There have been times in the past where BMG had to turn away visiting clients because of questions about their health. Some of them had no medical clearances from their doctors. Belo wants to save them from going through such trouble.
Belo’s motivation to open in the US also stemmed from her critical eye. Whenever she’s in Beverly Hills or some chichi place in LA, it’s common for her to see ladies who lunch with the classic deer-in-the-headlights look.
“There are probably cases which have been done well, and therefore not obvious,” she said. “But some are so obvious that you know immediately they’ve had something done—overfilled lips, cheeks that are too big, the startled look. It has come to a point that they’re all beginning to look alike. I said to myself, maybe there’s room for Filipino aesthetics here.”

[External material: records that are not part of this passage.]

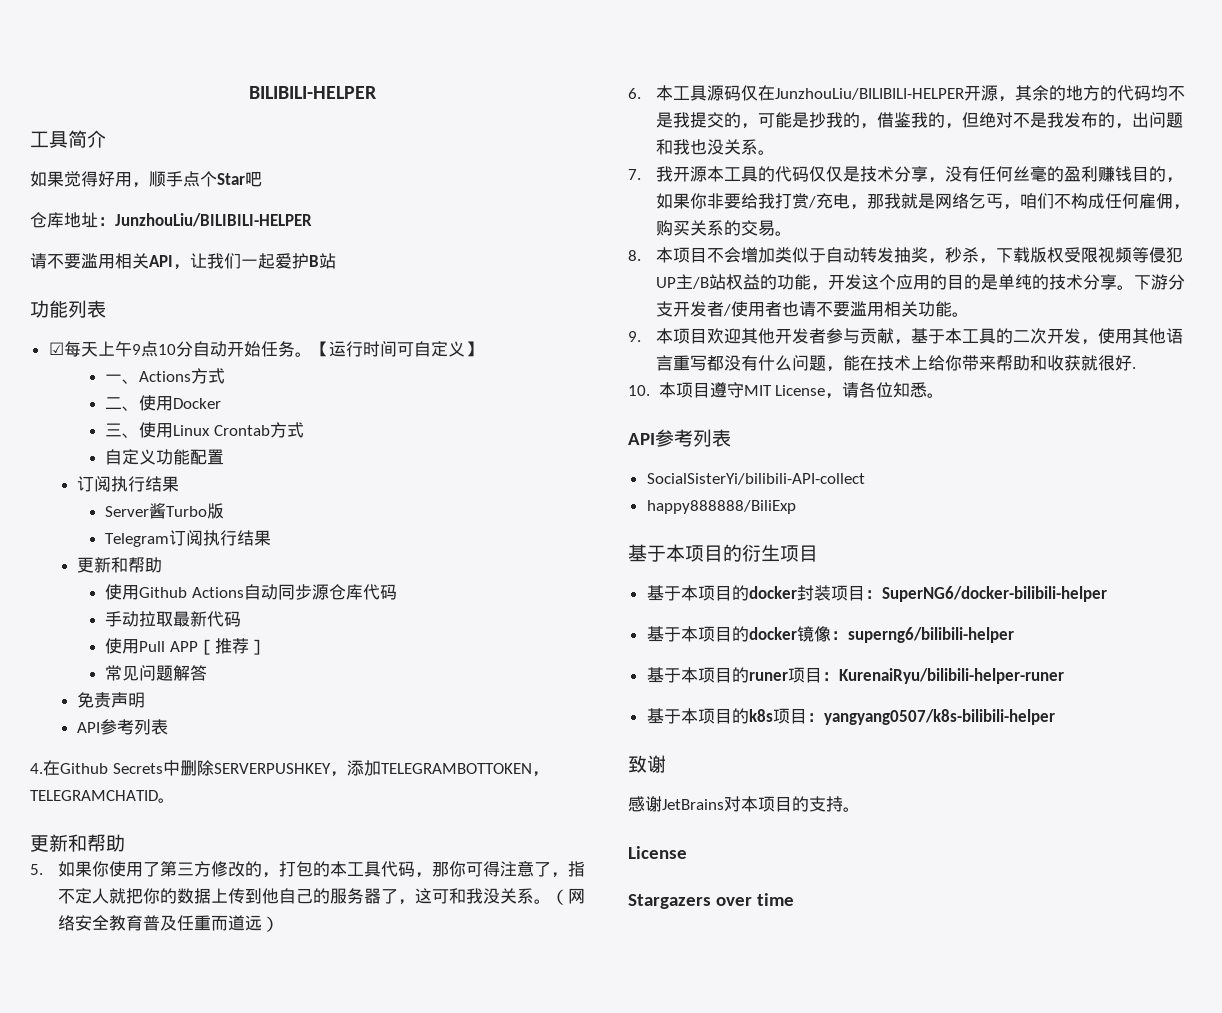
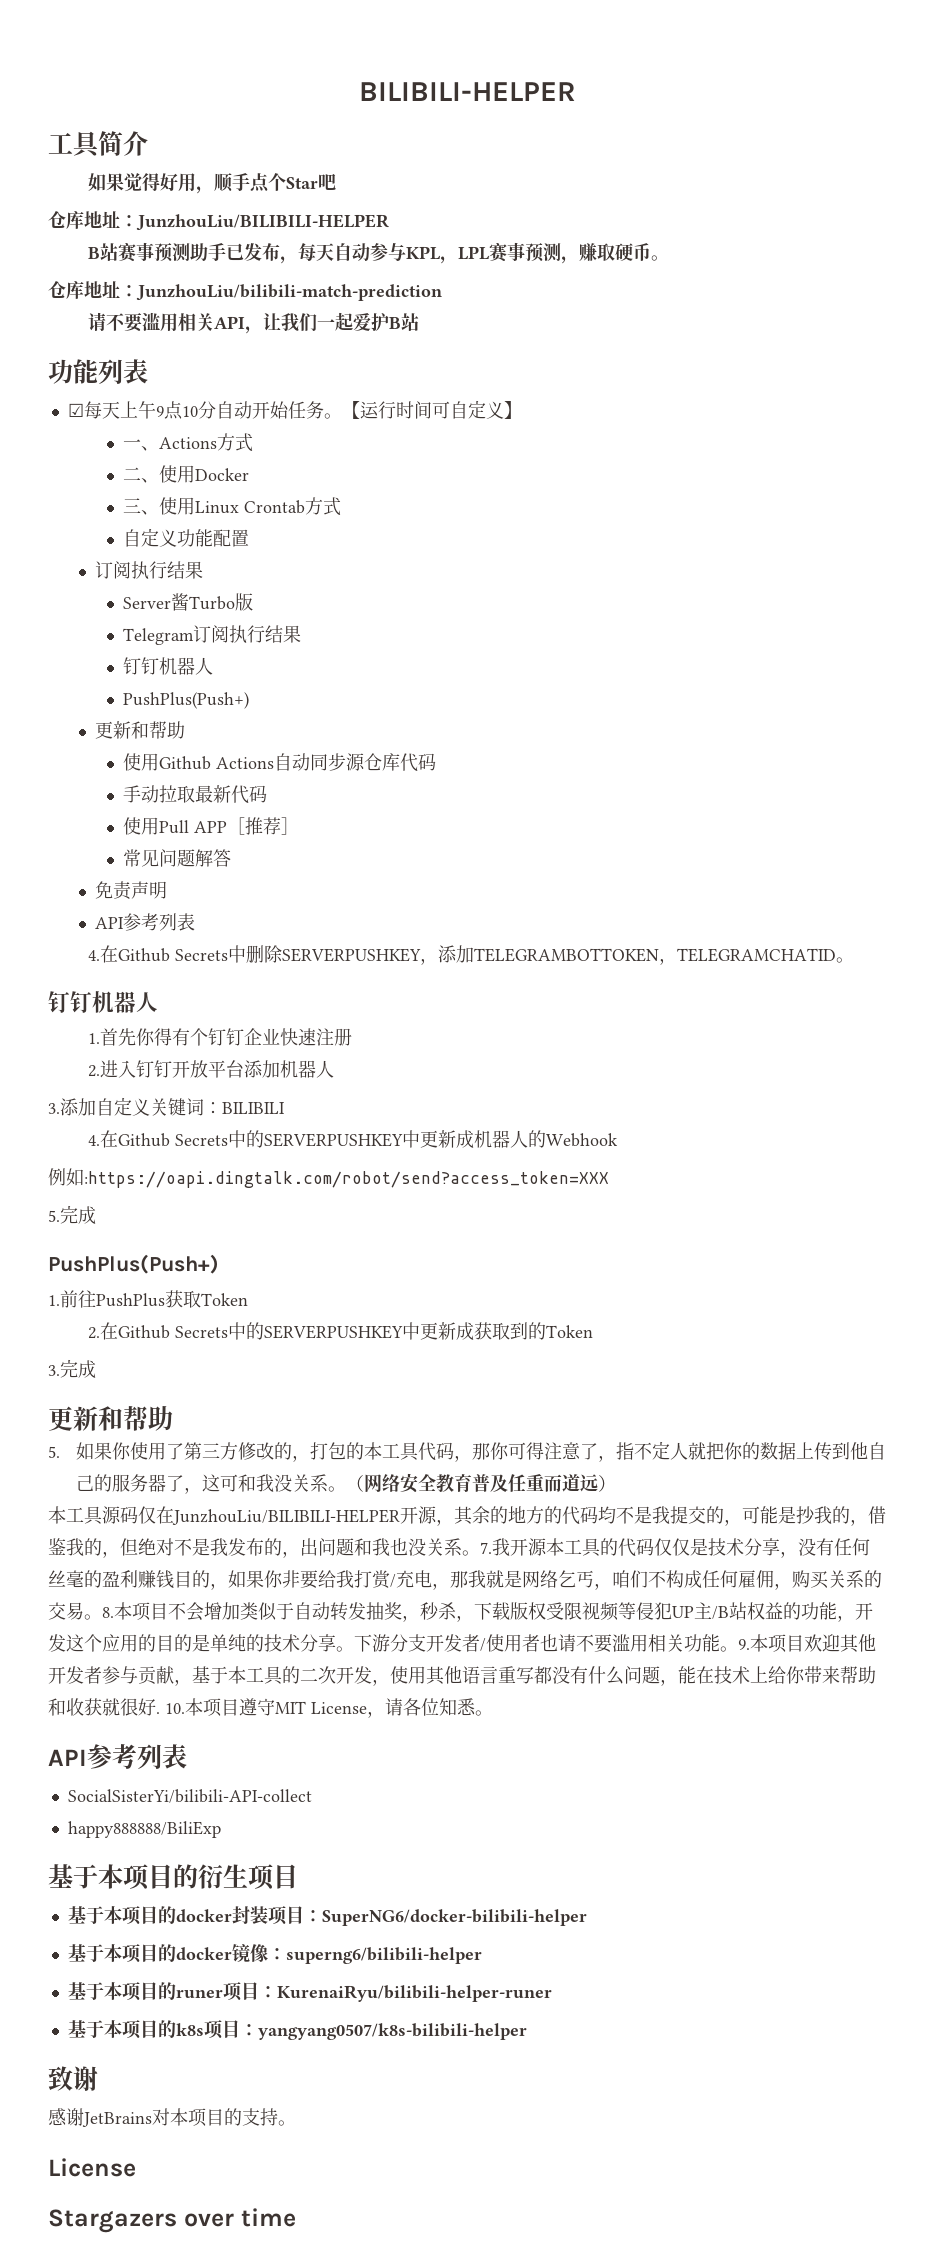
(312, 220) none -> [87,242,669,264] [48,280,442,301] // B站赛事预测助手已发布，每天自动参与KPL，LPL赛事预测，赚取硬币。 // 仓库地址：JunzhouLiu/bilibili-match-prediction
(272, 538) none -> [122,657,213,675] [122,692,249,709] // 钉钉机器人 // PushPlus(Push+)
(175, 800) none -> [48,991,158,1013] [87,1028,352,1046] [87,1060,334,1078] [48,1097,285,1116] [87,1130,618,1148] [48,1168,609,1188] [48,1205,96,1224] [48,1254,219,1274] [48,1290,248,1308] [87,1322,593,1340] [48,1359,96,1378] // 钉钉机器人 // 1.首先你得有个钉钉企业快速注册 // 2.进入钉钉开放平台添加机器人 // 3.添加自定义关键词：BILIBILI // 4.在Github Secrets中的SERVERPUSHKEY中更新成机器人的Webhook // 例如:https://oapi.dingtalk.com/robot/send?access_token=XXX // 5.完成 // PushPlus(Push+) // 1.前往PushPlus获取Token // 2.在Github Secrets中的SERVERPUSHKEY中更新成获取到的Token // 3.完成
[628,88,641,99] 6. -> (616, 1483) none
(776, 152) // -> (480, 1553) none
(793, 233) // -> (102, 1617) none
(970, 314) // -> (738, 1649) none
(1137, 368) // -> (160, 1713) none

With the opening of Belo Skin Care, her only regret is that LA, one of her favorite cities, will now cease to become a venue for rest and recreation. She used to hie off to LA (where her mother, Nena Belo, owns a house) for a week or so to recharge, catch up on sleep and watch TV shows she’d missed.
“God knows I’m so busy whenever I’m in the Philippines. Now I also have to work whenever I’m here. It’s the same thing in Paris,” she sighed.
Although she believes in the power of a story told well—no matter how controversial it sometimes seems—Belo has never been big on strategic planning when it comes to expanding her business. Belo Skin Care is no exception.
“I’m really a go-with-the-wind kind of person,” she said. “I never really plan things in their minutest details. I always say that God is good to everybody. If you plan too much, you end up not seeing the other opportunities He has for you. I’m 54, and I promised myself to slow down soon. That’s why if this venture doesn’t succeed, I won’t feel devastated.”
(This piece is dedicated to good friend and former PDI colleague Leah Salterio, BMG’s current PR and media relations officer. Salterio recently had a stroke hours after arriving in LA from Manila to help oversee Belo Skin Care’s Glendale launch. Get well soon, Leah.)